For the policymakers:
- The minimum public float requirement of 25% is too high to create a healthy IPO market. Entrepreneurs don’t want to give away so much of their company, particularly when equity is given to the bankers hired to help list the company as well. It would behoove both Europe’s tech companies as well as the public markets if the minimum threshold either dropped to 10%, or a minimum valuation was assigned to companies interesting in listing. The public float is likely to grow over time as early investors (VCs and others) sell their shares.
- The stamp duty on shares should be revoked, given that the UK has the joint highest rate of stamp duty in the world. This puts London at a competitive disadvantage when it is competing with New York.
For the Institutional Shareholders and Fund Managers:
- It is important to understand the fundamental difference between PE-backed companies and VC-backed companies. PE houses are generally seeking to exit their investments through an IPO or replace debt in the company. VCs generally fund their portfolio without debt and a listing is often seen as a way of raising the company's profile and providing access to further capital.
- Strategic investments by city firms are needed to build up specialist analysis and the research required to properly evaluate hyper-growth tech companies and become familiar with the diverse business models and KPIs.
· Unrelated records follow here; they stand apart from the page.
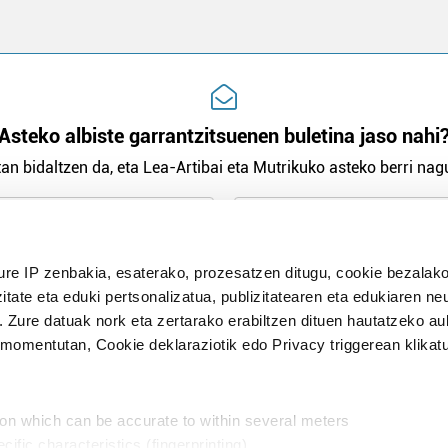
Asteko albiste garrantzitsuenen buletina jaso nahi
an bidaltzen da, eta Lea-Artibai eta Mutrikuko asteko berri nagu
n Politika
irakurri eta onartzen dut.
ure IP zenbakia, esaterako, prozesatzen ditugu, cookie bezalako
H
itate eta eduki pertsonalizatua, publizitatearen eta edukiaren ne
. Zure datuak nork eta zertarako erabiltzen dituen hautatzeko a
omentutan, Cookie deklaraziotik edo Privacy triggerean klikat
Publizitatea
ion which can be accurate to within several meters
in
cific characteristics (fingerprinting)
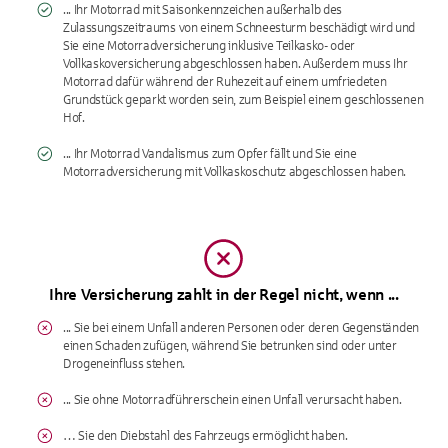
... Ihr Motorrad mit Saisonkennzeichen außerhalb des
Zulassungszeitraums von einem Schneesturm beschädigt wird und
Sie eine Motorradversicherung inklusive Teilkasko- oder
Vollkaskoversicherung abgeschlossen haben. Außerdem muss Ihr
Motorrad dafür während der Ruhezeit auf einem umfriedeten
Grundstück geparkt worden sein, zum Beispiel einem geschlossenen
Hof.
... Ihr Motorrad Vandalismus zum Opfer fällt und Sie eine
Motorradversicherung mit Vollkaskoschutz abgeschlossen haben.
Ihre Versicherung zahlt in der Regel nicht, wenn ...
... Sie bei einem Unfall anderen Personen oder deren Gegenständen
einen Schaden zufügen, während Sie betrunken sind oder unter
Drogeneinfluss stehen.
... Sie ohne Motorradführerschein einen Unfall verursacht haben.
… Sie den Diebstahl des Fahrzeugs ermöglicht haben.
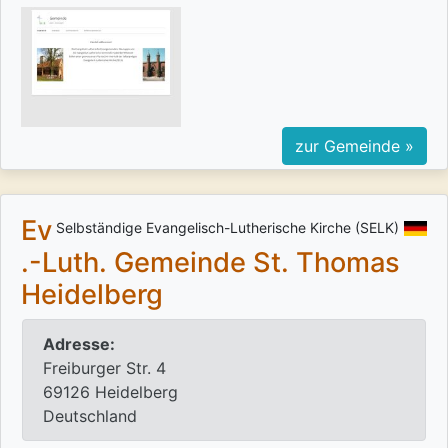
zur Gemeinde »
Ev
Selbständige Evangelisch-Lutherische Kirche (SELK)
.-Luth. Gemeinde St. Thomas
Heidelberg
Adresse:
Freiburger Str. 4
69126 Heidelberg
Deutschland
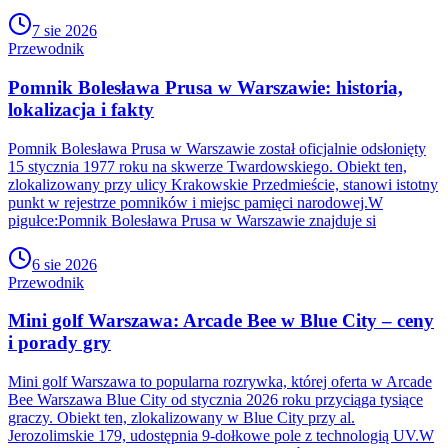
7 sie 2026
Przewodnik
Pomnik Bolesława Prusa w Warszawie: historia,
lokalizacja i fakty
Pomnik Bolesława Prusa w Warszawie został oficjalnie odsłonięty
15 stycznia 1977 roku na skwerze Twardowskiego. Obiekt ten,
zlokalizowany przy ulicy Krakowskie Przedmieście, stanowi istotny
punkt w rejestrze pomników i miejsc pamięci narodowej.W
pigułce:Pomnik Bolesława Prusa w Warszawie znajduje si
6 sie 2026
Przewodnik
Mini golf Warszawa: Arcade Bee w Blue City – ceny
i porady gry
Mini golf Warszawa to popularna rozrywka, której oferta w Arcade
Bee Warszawa Blue City od stycznia 2026 roku przyciąga tysiące
graczy. Obiekt ten, zlokalizowany w Blue City przy al.
Jerozolimskie 179, udostępnia 9-dołkowe pole z technologią UV.W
- There is a big difference between 2000's tech stocks and 2010's growth stocks. Whilst many of the tech companies will not offer sufficient market liquidity and be sub scale at this stage, it is not hard to see that this situation will not pertain for too long.
Finally, I should add that the motivations for investors like Index in helping strengthen the London IPO market is very similar to those we applied when we began to help build the European start-up ecosystem ten years ago. We believe that a healthy tech sector needs funding at all stages of a company’s life. Without an active IPO market, there is bound to be less capital for startups and early stage businesses.